The once robust job market is showing signs of cooling down.
Key Highlights
- Unemployment rate rose from 3.5% in July to 3.8% in August 2023, reaching its highest point since February 2022.
- The increase stems from a surge in labor force participation, not from a rise in layoffs.
- This labor market moderation may influence the Federal Reserve to pause further interest rate hikes.
The Bureau of Labor Statistics reported that the unemployment rate edged upward to 3.8% in August, up from 3.5% in July, climbing from near historic lows to the highest level recorded since early 2022.
Employers added 187,000 jobs in August, surpassing economists' expectations of 170,000, based on a Dow Jones and Wall Street Journal survey. However, revised data downgraded job growth estimates for June and July by a combined 110,000, signaling a slowdown in hiring momentum.
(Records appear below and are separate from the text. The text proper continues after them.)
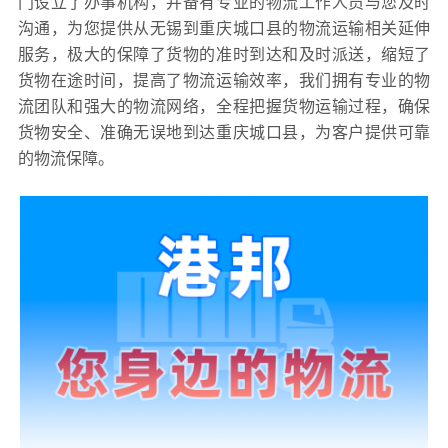
门设立了办事机构，并备有专业的物流工作人员与您及时
沟通，为您提供从无锡到重庆城口县的物流运输相关延伸
服务，极大的保障了货物的准时到达和及时派送，缩短了
货物在途时间，提高了物流运输效率，我们拥有专业的物
流团队和强大的物流网络，全程把握货物运输过程，确保
货物安全、准确无误地到达重庆城口县，为客户提供可靠
的物流保障。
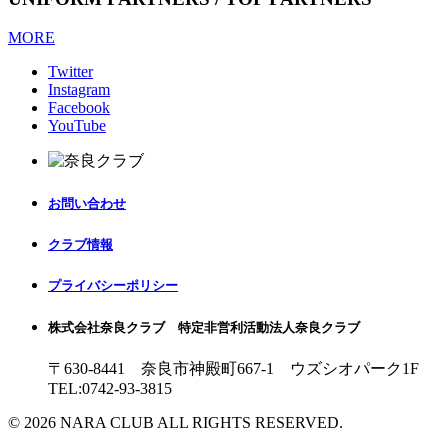
MORE
Twitter
Instagram
Facebook
YouTube
お問い合わせ
クラブ情報
プライバシーポリシー
株式会社奈良クラブ 特定非営利活動法人奈良クラブ
〒630-8441 奈良市神殿町667-1
ウズシオパーク1F
TEL:0742-93-3815
© 2026 NARA CLUB ALL RIGHTS RESERVED.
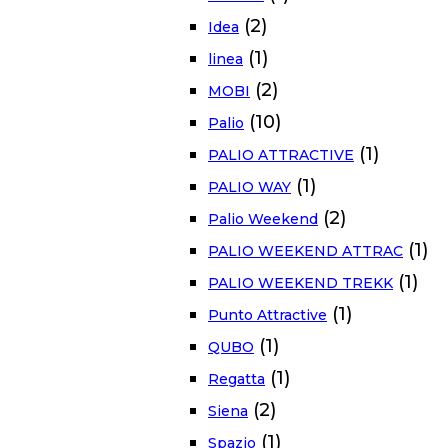
(2)
Idea
(1)
linea
(2)
MOBI
(10)
Palio
(1)
PALIO ATTRACTIVE
(1)
PALIO WAY
(2)
Palio Weekend
(1)
PALIO WEEKEND ATTRAC
(1)
PALIO WEEKEND TREKK
(1)
Punto Attractive
(1)
QUBO
(1)
Regatta
(2)
Siena
(1)
Spazio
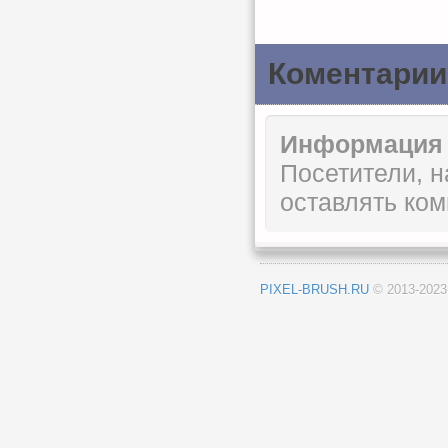
Коментарии
Информация
Посетители, 
оставлять ком
PIXEL-BRUSH.RU
© 2013-202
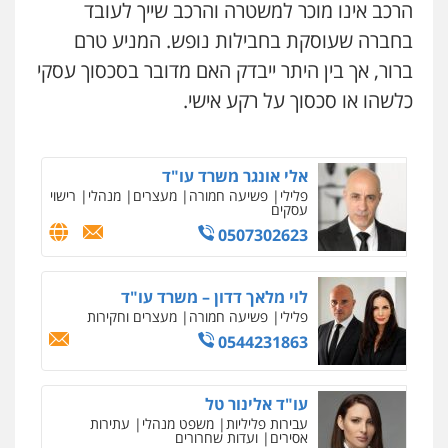
0508824984
הרכב אינו מוכר למשטרה והרכב שייך לעובד
עו"ד אלון קריטי
בחברה שעוסקת בחבילות נופש. המניע טרם
פלילי
כלכלי
אלימות
סמים
מעצרים
עו"ד שגיא אקו
ברור, אך בין היתר ייבדק האם מדובר בסכסוך עסקי
0525544654
פלילי
מעצרים וחקירות
סמים
עבירות מין
עורכי דין לענייני אסירים
כלשהו או סכסוך על רקע אישי.
0525279829
מנשה, אלמוג – עורכי דין
ניר קידר – צלם
פלילי
עבירות תנועה
צווארון לבן
תעבורה
אלי אונגר משרד עו"ד
עורכי דין לענייני אסירים
מעצרים וחקירות
צילום עורכי דין
שירותים מקצועיים לעורכי
פלילי
פשיעה חמורה
מעצרים
מנהלי
רישוי
דין
0546470989
עסקים
0504578527
0507302623
עו"ד זוהר ארבל
רונן הלל – מוניטין
פלילי
פשיעה חמורה
מעצרים וחקירות
קטינים
לוי מלאך דדון – משרד עו"ד
מחיקת כתבות מגוגל ודחיקת אזכורים
שליליים
שירותים מקצועיים לעורכי דין
0538788878
פלילי
פשיעה חמורה
מעצרים וחקירות
0522508109
0544231863
עו"ד אסף דוק
אחסון אתרים
פלילי
עבירות מין
סמים והימורים
פשיעה
עו"ד אלינור טל
חמורה
חקירות ומעצרים
צווארון לבן והונאה
מהירות
הגנה
גיבוי
תמיכה
שירותים
עבירות פליליות
משפט מנהלי
עתירות
מקצועיים לעורכי דין
0526885006
אסירים
ועדות שחרורים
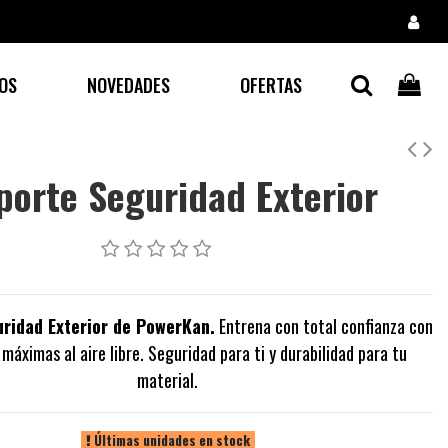
OS
NOVEDADES
OFERTAS
porte Seguridad Exterior
ridad Exterior de PowerKan.
Entrena con total confianza con
 máximas al aire libre. Seguridad para ti y durabilidad para tu
material.
Últimas unidades en stock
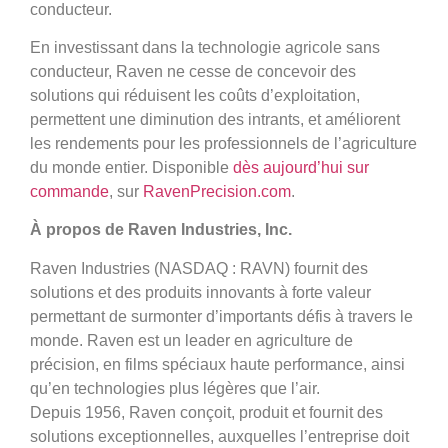
conducteur.
En investissant dans la technologie agricole sans
conducteur, Raven ne cesse de concevoir des
solutions qui réduisent les coûts d’exploitation,
permettent une diminution des intrants, et améliorent
les rendements pour les professionnels de l’agriculture
du monde entier. Disponible
dès aujourd’hui sur
commande
, sur
RavenPrecision.com
.
À propos de Raven Industries, Inc.
Raven Industries (NASDAQ : RAVN) fournit des
solutions et des produits innovants à forte valeur
permettant de surmonter d’importants défis à travers le
monde. Raven est un leader en agriculture de
précision, en films spéciaux haute performance, ainsi
qu’en technologies plus légères que l’air.
Depuis 1956, Raven conçoit, produit et fournit des
solutions exceptionnelles, auxquelles l’entreprise doit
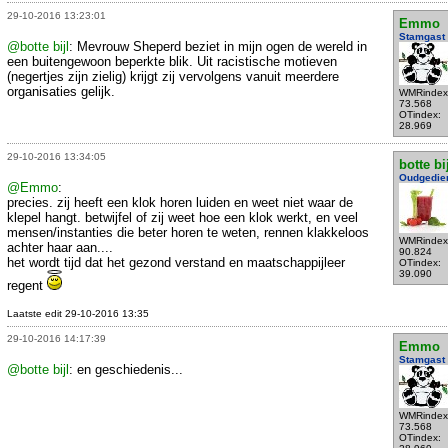
29-10-2016 13:23:01
Emmo
Stamgast
@botte bijl
: Mevrouw Sheperd beziet in mijn ogen de wereld in
een buitengewoon beperkte blik. Uit racistische motieven
(negertjes zijn zielig) krijgt zij vervolgens vanuit meerdere
organisaties gelijk.
WMRindex
73.568
OTindex:
28.969
29-10-2016 13:34:05
botte bi
Oudgedie
@Emmo
:
precies. zij heeft een klok horen luiden en weet niet waar de
klepel hangt. betwijfel of zij weet hoe een klok werkt, en veel
mensen/instanties die beter horen te weten, rennen klakkeloos
WMRindex
achter haar aan....
90.824
het wordt tijd dat het gezond verstand en maatschappijleer
OTindex:
39.090
regent
Laatste edit 29-10-2016 13:35
29-10-2016 14:17:39
Emmo
Stamgast
@botte bijl
: en geschiedenis...
WMRindex
73.568
OTindex:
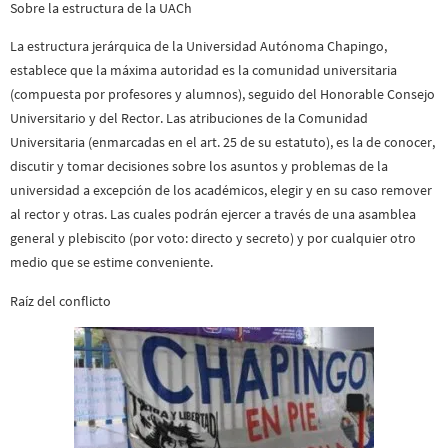
Sobre la estructura de la UACh
La estructura jerárquica de la Universidad Autónoma Chapingo,
establece que la máxima autoridad es la comunidad universitaria
(compuesta por profesores y alumnos), seguido del Honorable Consejo
Universitario y del Rector. Las atribuciones de la Comunidad
Universitaria (enmarcadas en el art. 25 de su estatuto), es la de conocer,
discutir y tomar decisiones sobre los asuntos y problemas de la
universidad a excepción de los académicos, elegir y en su caso remover
al rector y otras. Las cuales podrán ejercer a través de una asamblea
general y plebiscito (por voto: directo y secreto) y por cualquier otro
medio que se estime conveniente.
Raíz del conflicto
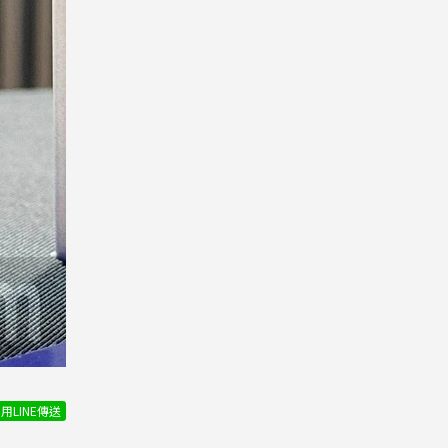
用LINE傳送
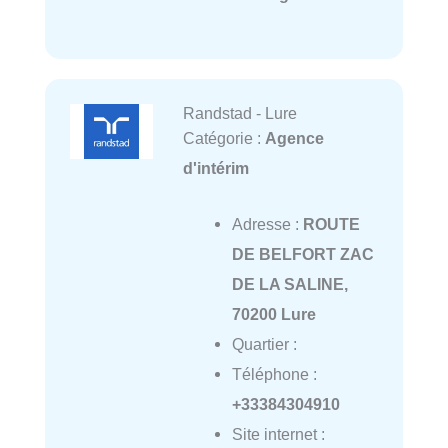
Randstad - Lure
Catégorie :
Agence
d'intérim
Adresse :
ROUTE
DE BELFORT ZAC
DE LA SALINE,
70200 Lure
Quartier :
Téléphone :
+33384304910
Site internet :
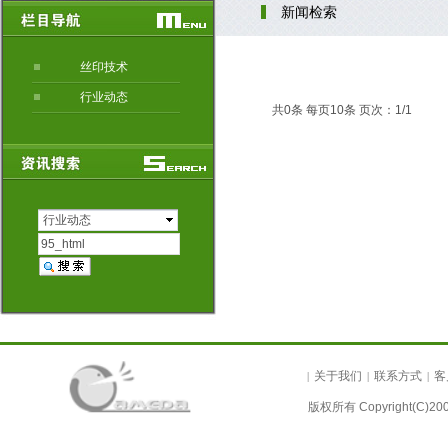
新闻检索
丝印技术
行业动态
共0条 每页10条 页次：1/1
行业动态
关于我们
联系方式
客
|
|
|
版权所有 Copyright(C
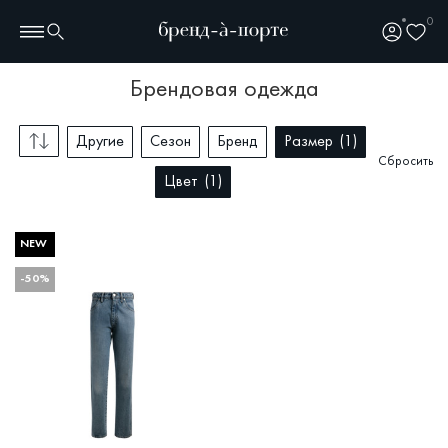
0
брендовая одежда
Другие
Сезон
Бренд
Размер
1
Сбросить
Цвет
1
NEW
-50%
This data reflects a labor market adjustment where the rise in unemployment is attributed to more individuals actively seeking employment rather than increased job losses. In fact, 736,000 people joined the labor force in August—the largest increase since January.
With more candidates available, competition for jobs eases, reducing upward pressure on wages. Controlling wage growth remains a crucial element of the Federal Reserve's strategy to curb inflation.
Economists suggest that this moderation in the labor market could persuade the Federal Reserve to maintain current interest rates without further increases. Since initiating its rate hike campaign, the Fed has raised rates 11 times, bringing the benchmark to a range of 5.25% to 5.50% from near zero.
Jon Ryding and Conrad DeQuadros of Brean Capital Markets commented, “This report aligns closely with the Fed’s goal of achieving slower inflation while sustaining economic growth.”
Combined with recent data indicating mild inflationary pressures, many market participants now anticipate the Fed will pause rate hikes for the foreseeable future. The CME Group’s FedWatch tool shows a 61% probability of no additional rate increases through November, up from 44% the previous week.